Mir Tanveer, Qureshi Waqas T, Uddin Mohammed, Soubani Ayman, Saydain Ghulam, Rab Tanveer, Kakouros Nikolaos
Internal Medicine, Detroit Medical Center Wayne State University, Detroit, MI, USA.
Division of Cardiology, University of Massachusetts School of Medicine, Worcester, MA, USA.
Resuscitation. 2022 Jan;170:100-106. doi: 10.1016/j.resuscitation.2021.11.009. Epub 2021 Nov 19.
Outcomes of cardiac arrest (CA) remain dismal despite therapeutic advances. Literature is limited regarding outcomes of CA in emergency departments (ED).
To study the possible causes, predictors, and outcomes of CA in ED and in-patient settings throughout the United States (US).
Data from the US national emergency department sample (NEDS) was analyzed for the episodes of CA for 2016-2018. In-hospital CA was divided into in-patient (IPCA) and in the ED (EDCA). Only patients who had cardiopulmonary resuscitation (CPR) within the hospital were included in the study (out-of-hospital were excluded).
A total of 1,068,847 CA (mean age 63.7 ± 19.4 years, 24%females), of whom 325,062 (30.4%) EDCA and 177,104 (16.6%) IPCA were included in the study. Patients without CPR, 743,785 (69.6%), were excluded. Survival was higher among IPCA 55,821 (31.6%) than the EDCA 32,516 (10%). IPCA encounters had multifactorial associated etiologies including respiratory failure (73%), acidosis (38.7%) sepsis (36.8%) and ST-elevated myocardial infarction (STEMI) (7.3%). Majority of ED arrests (67.1%) had no possible identifiable cause. The predominant known causes include intoxication (7.5%), trauma (6.4%), respiratory failure (5%), and STEMI (2.7%). Cardiovascular interventions had significant survival benefits in IPCA on univariate logistic regression after coarsened exact matching for comorbidities. IPCA had higher intervention rates than EDCA. For all live discharges, a total of 40% of patients were discharged to hospice.
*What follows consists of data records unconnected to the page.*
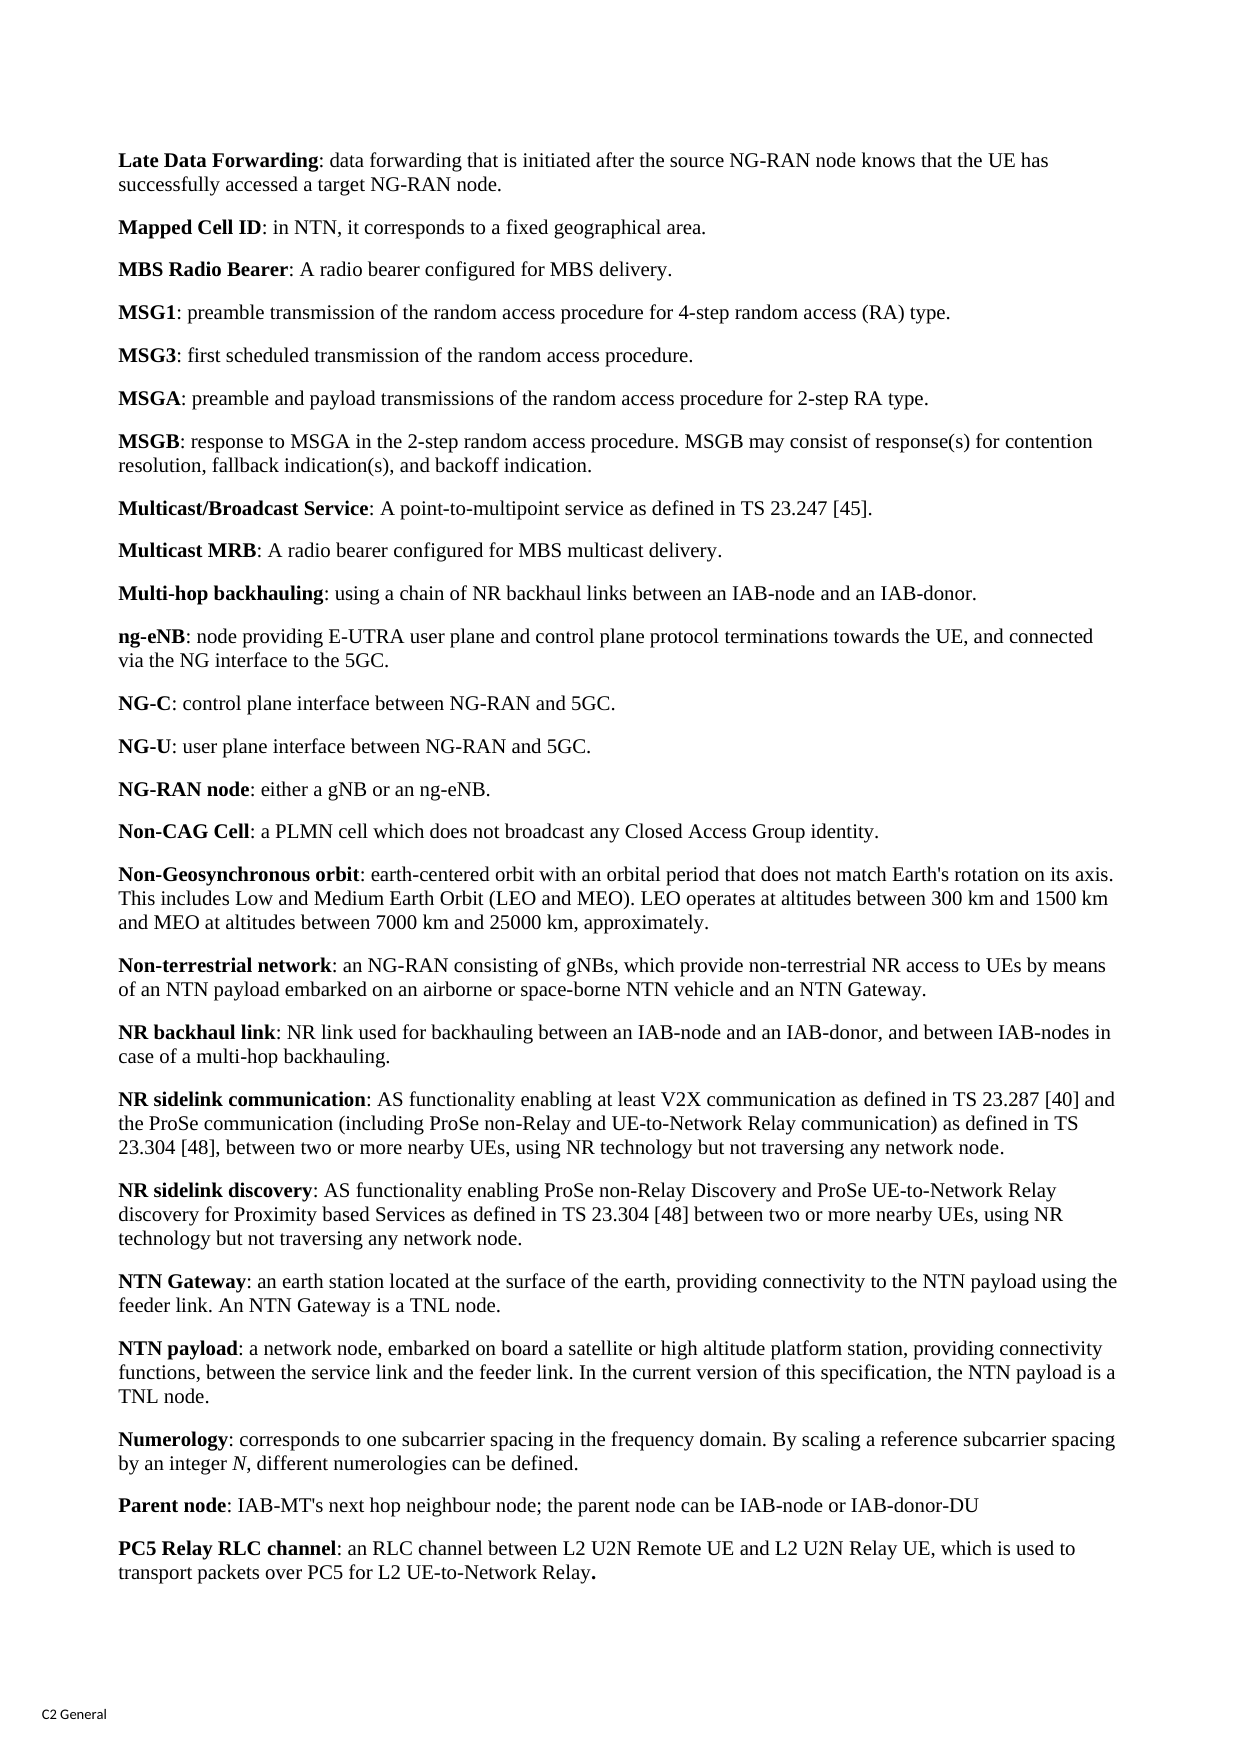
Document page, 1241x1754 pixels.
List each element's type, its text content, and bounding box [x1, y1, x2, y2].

text NR sidelink communication: AS functionality enabling at least V2X communication as defined in TS 23.287 [40] and the ProSe communication (including ProSe non-Relay and UE-to-Network Relay communication) as defined in TS 23.304 [48], between two or more nearby UEs, using NR technology but not traversing any network node. [118, 1087, 1122, 1159]
text Multicast MRB: A radio bearer configured for MBS multicast delivery. [118, 538, 1122, 562]
text NG-RAN node: either a gNB or an ng-eNB. [118, 776, 1122, 801]
text NG-C: control plane interface between NG-RAN and 5GC. [118, 691, 1122, 715]
text Non-Geosynchronous orbit: earth-centered orbit with an orbital period that does not match Earth's rotation on its axis. This includes Low and Medium Earth Orbit (LEO and MEO). LEO operates at altitudes between 300 km and 1500 km and MEO at altitudes between 7000 km and 25000 km, approximately. [118, 862, 1122, 934]
text ng-eNB: node providing E-UTRA user plane and control plane protocol terminations towards the UE, and connected via the NG interface to the 5GC. [118, 624, 1122, 672]
text NTN payload: a network node, embarked on board a satellite or high altitude platform station, providing connectivity functions, between the service link and the feeder link. In the current version of this specification, the NTN payload is a TNL node. [118, 1336, 1122, 1408]
text Numerology: corresponds to one subcarrier spacing in the frequency domain. By scaling a reference subcarrier spacing by an integer N, different numerologies can be defined. [118, 1426, 1122, 1474]
text MSGA: preamble and payload transmissions of the random access procedure for 2-step RA type. [118, 386, 1122, 410]
text Non-CAG Cell: a PLMN cell which does not broadcast any Closed Access Group identity. [118, 819, 1122, 843]
text Multicast/Broadcast Service: A point-to-multipoint service as defined in TS 23.247 [45]. [118, 496, 1122, 519]
text NTN Gateway: an earth station located at the surface of the earth, providing connectivity to the NTN payload using the feeder link. An NTN Gateway is a TNL node. [118, 1269, 1122, 1317]
text NR sidelink discovery: AS functionality enabling ProSe non-Relay Discovery and ProSe UE-to-Network Relay discovery for Proximity based Services as defined in TS 23.304 [48] between two or more nearby UEs, using NR technology but not traversing any network node. [118, 1178, 1122, 1250]
text MBS Radio Bearer: A radio bearer configured for MBS delivery. [118, 257, 1122, 281]
text Multi-hop backhauling: using a chain of NR backhaul links between an IAB-node and an IAB-donor. [118, 581, 1122, 605]
text NG-U: user plane interface between NG-RAN and 5GC. [118, 734, 1122, 758]
text Late Data Forwarding: data forwarding that is initiated after the source NG-RAN node knows that the UE has successfully accessed a target NG-RAN node. [118, 148, 1122, 196]
text MSGB: response to MSGA in the 2-step random access procedure. MSGB may consist of response(s) for contention resolution, fallback indication(s), and backoff indication. [118, 429, 1122, 477]
text Parent node: IAB-MT's next hop neighbour node; the parent node can be IAB-node or IAB-donor-DU [118, 1493, 1122, 1517]
text NR backhaul link: NR link used for backhauling between an IAB-node and an IAB-donor, and between IAB-nodes in case of a multi-hop backhauling. [118, 1020, 1122, 1068]
text PC5 Relay RLC channel: an RLC channel between L2 U2N Remote UE and L2 U2N Relay UE, which is used to transport packets over PC5 for L2 UE-to-Network Relay. [118, 1536, 1122, 1584]
text MSG1: preamble transmission of the random access procedure for 4-step random access (RA) type. [118, 300, 1122, 324]
text MSG3: first scheduled transmission of the random access procedure. [118, 343, 1122, 367]
text Mapped Cell ID: in NTN, it corresponds to a fixed geographical area. [118, 214, 1122, 239]
text Non-terrestrial network: an NG-RAN consisting of gNBs, which provide non-terrestrial NR access to UEs by means of an NTN payload embarked on an airborne or space-borne NTN vehicle and an NTN Gateway. [118, 953, 1122, 1001]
Survival remains dismal among CA patients especially those occurring in the ED. Given that there are considerable variations in the etiology between the two studied cohorts, more research is required to improve the understanding of these factors, which may improve survival outcomes.
尽管治疗技术有所进步,但心脏骤停(CA)的预后仍然很差。关于急诊科(ED)心脏骤停预后的文献有限。
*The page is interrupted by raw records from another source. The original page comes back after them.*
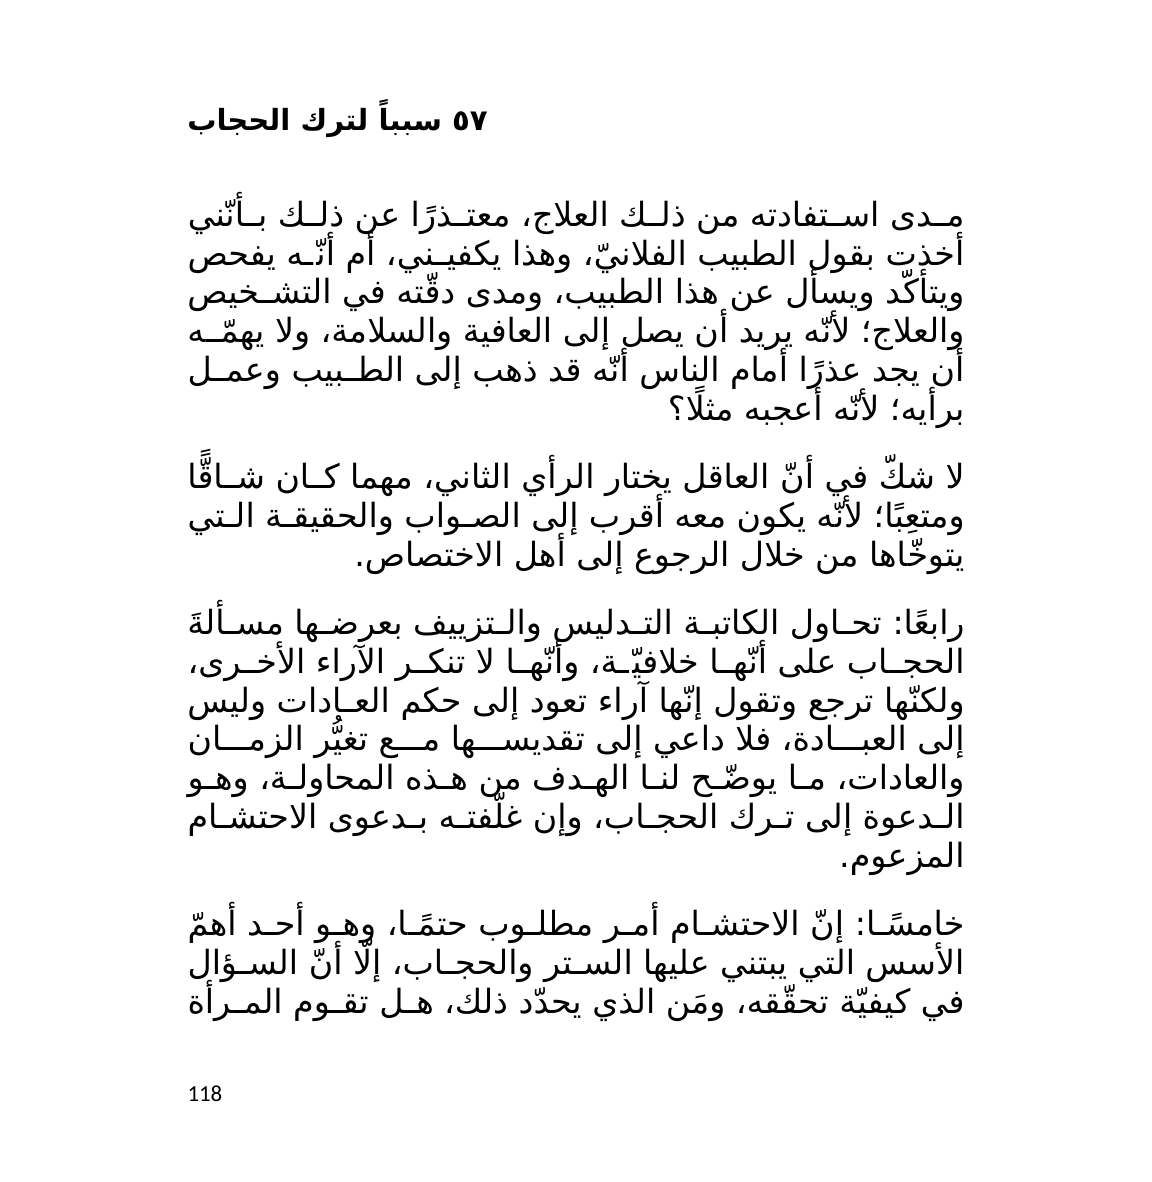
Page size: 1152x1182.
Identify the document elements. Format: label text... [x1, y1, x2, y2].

text مدى استفادته من ذلك العلاج، معتذرًا عن ذلك بأنّني أخذت بقول الطبيب الفلانيّ، وهذا يكفيني، أم أنّه يفحص ويتأكّد ويسأل عن هذا الطبيب، ومدى دقّته في التشخيص والعلاج؛ لأنّه يريد أن يصل إلى العافية والسلامة، ولا يهمّه أن يجد عذرًا أمام الناس أنّه قد ذهب إلى الطبيب وعمل برأيه؛ لأنّه أعجبه مثلًا؟ [187, 195, 964, 428]
text رابعًا: تحاول الكاتبة التدليس والتزييف بعرضها مسألةَ الحجاب على أنّها خلافيّة، وأنّها لا تنكر الآراء الأخرى، ولكنّها ترجع وتقول إنّها آراء تعود إلى حكم العادات وليس إلى العبادة، فلا داعي إلى تقديسها مع تغيُّر الزمان والعادات، ما يوضّح لنا الهدف من هذه المحاولة، وهو الدعوة إلى ترك الحجاب، وإن غلّفته بدعوى الاحتشام المزعوم. [187, 603, 964, 875]
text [187, 904, 964, 1021]
text لا شكّ في أنّ العاقل يختار الرأي الثاني، مهما كان شاقًّا ومتعِبًا؛ لأنّه يكون معه أقرب إلى الصواب والحقيقة التي يتوخّاها من خلال الرجوع إلى أهل الاختصاص. [187, 458, 964, 574]
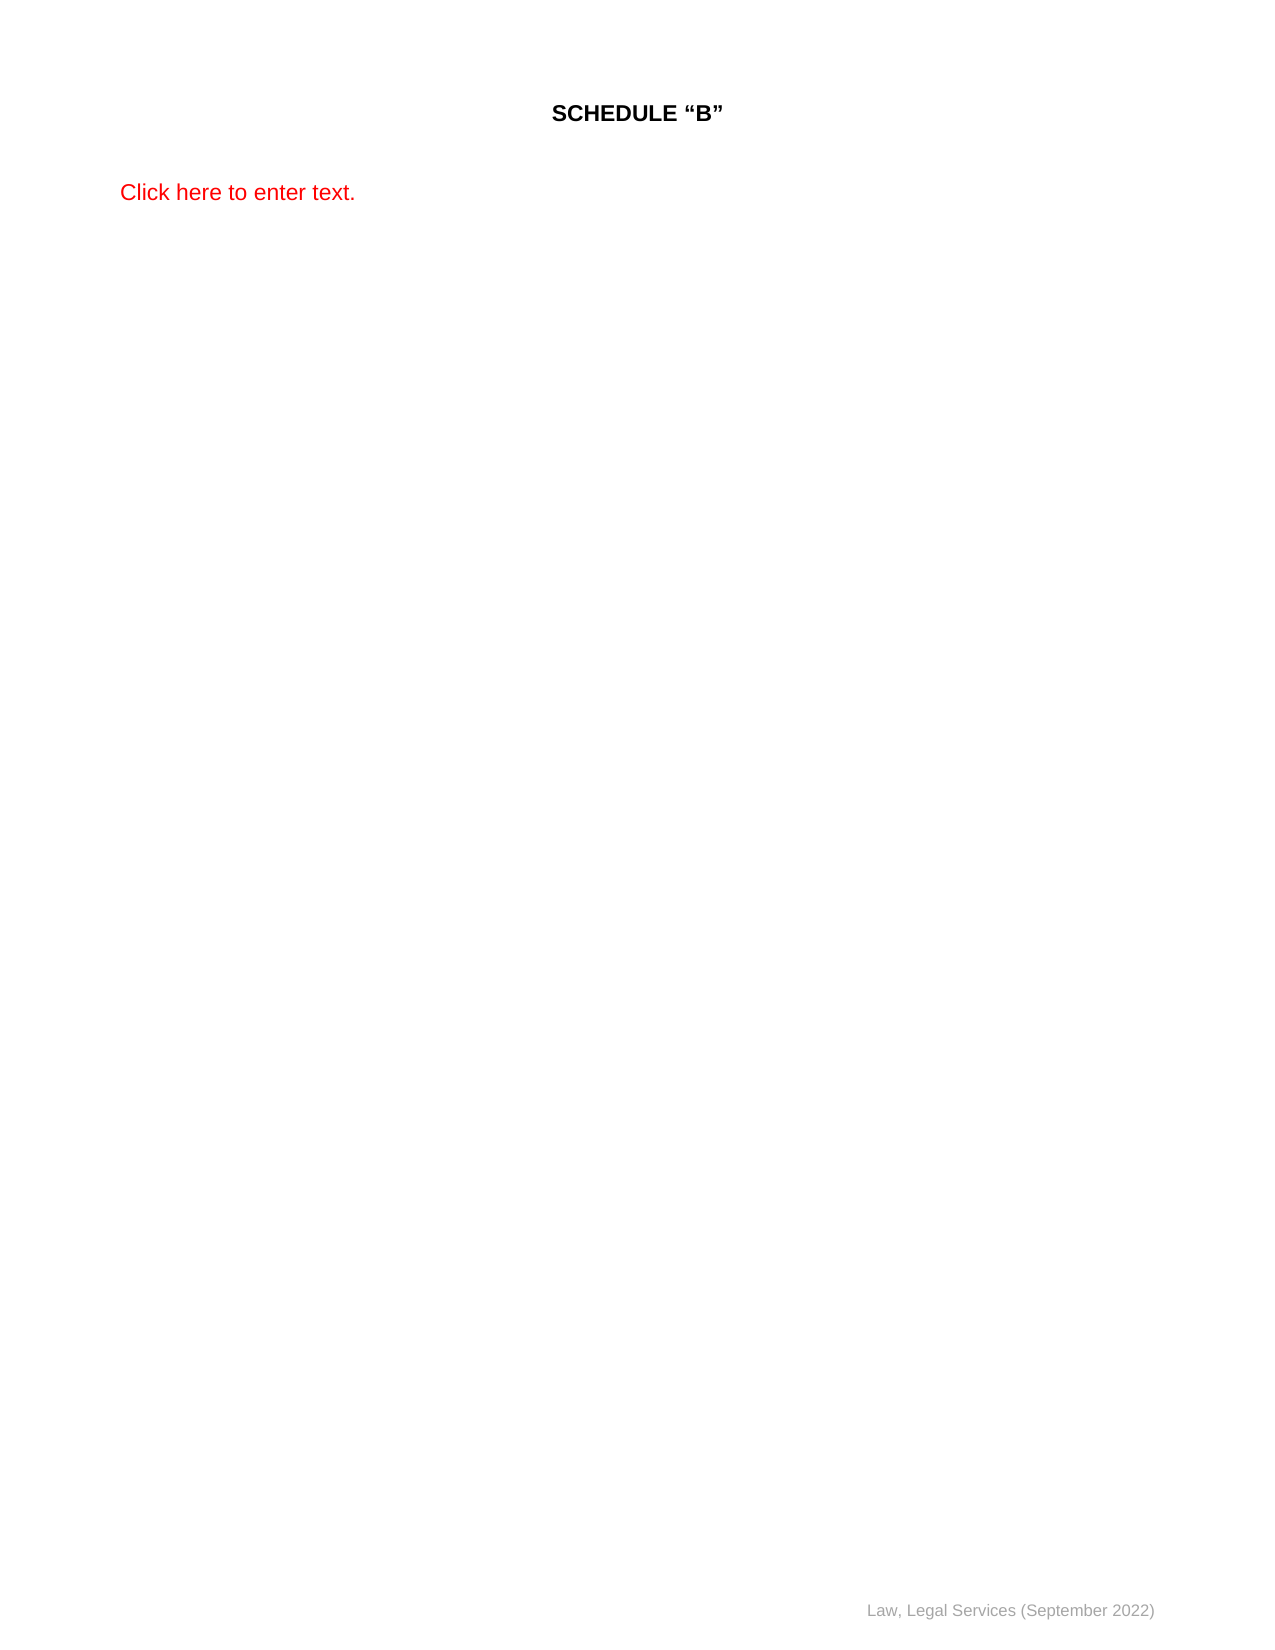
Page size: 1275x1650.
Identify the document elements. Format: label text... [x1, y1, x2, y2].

text SCHEDULE “B” [120, 99, 1155, 126]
研究美国各地急诊科和住院环境中心脏骤停的可能原因、预测因素和预后。
分析了美国国家急诊科样本(NEDS)中2016 - 2018年心脏骤停事件的数据。院内心脏骤停分为住院期间(IPCA)和急诊科(EDCA)发生的心脏骤停。本研究仅纳入在医院内接受心肺复苏(CPR)的患者(排除院外发生的情况)。
共有1,068,847例心脏骤停患者(平均年龄63.7±19.4岁,24%为女性),其中325,062例(30.4%)为EDCA,177,104例(16.6%)为IPCA纳入研究。未接受心肺复苏的患者743,785例(69.6%)被排除。IPCA患者的生存率为55,821例(31.6%),高于EDCA患者的32,516例(10%)。IPCA病例有多种相关病因,包括呼吸衰竭(73%)、酸中毒(38.7%)、脓毒症(36.8%)和ST段抬高型心肌梗死(STEMI)(7.3%)。大多数急诊科心脏骤停(67.1%)没有可识别的可能原因。已知的主要原因包括中毒(7.5%)、创伤(6.4%)、呼吸衰竭(5%)和STEMI(2.7%)。在对合并症进行粗精确匹配后的单因素逻辑回归分析中,心血管干预对IPCA患者的生存有显著益处。IPCA的干预率高于EDCA。在所有存活出院患者中,共有40%的患者出院后进入临终关怀机构。
心脏骤停患者的生存率仍然很低,尤其是在急诊科发生的心脏骤停。鉴于两个研究队列的病因存在相当大的差异,需要更多的研究来增进对这些因素的理解,这可能会改善生存结果。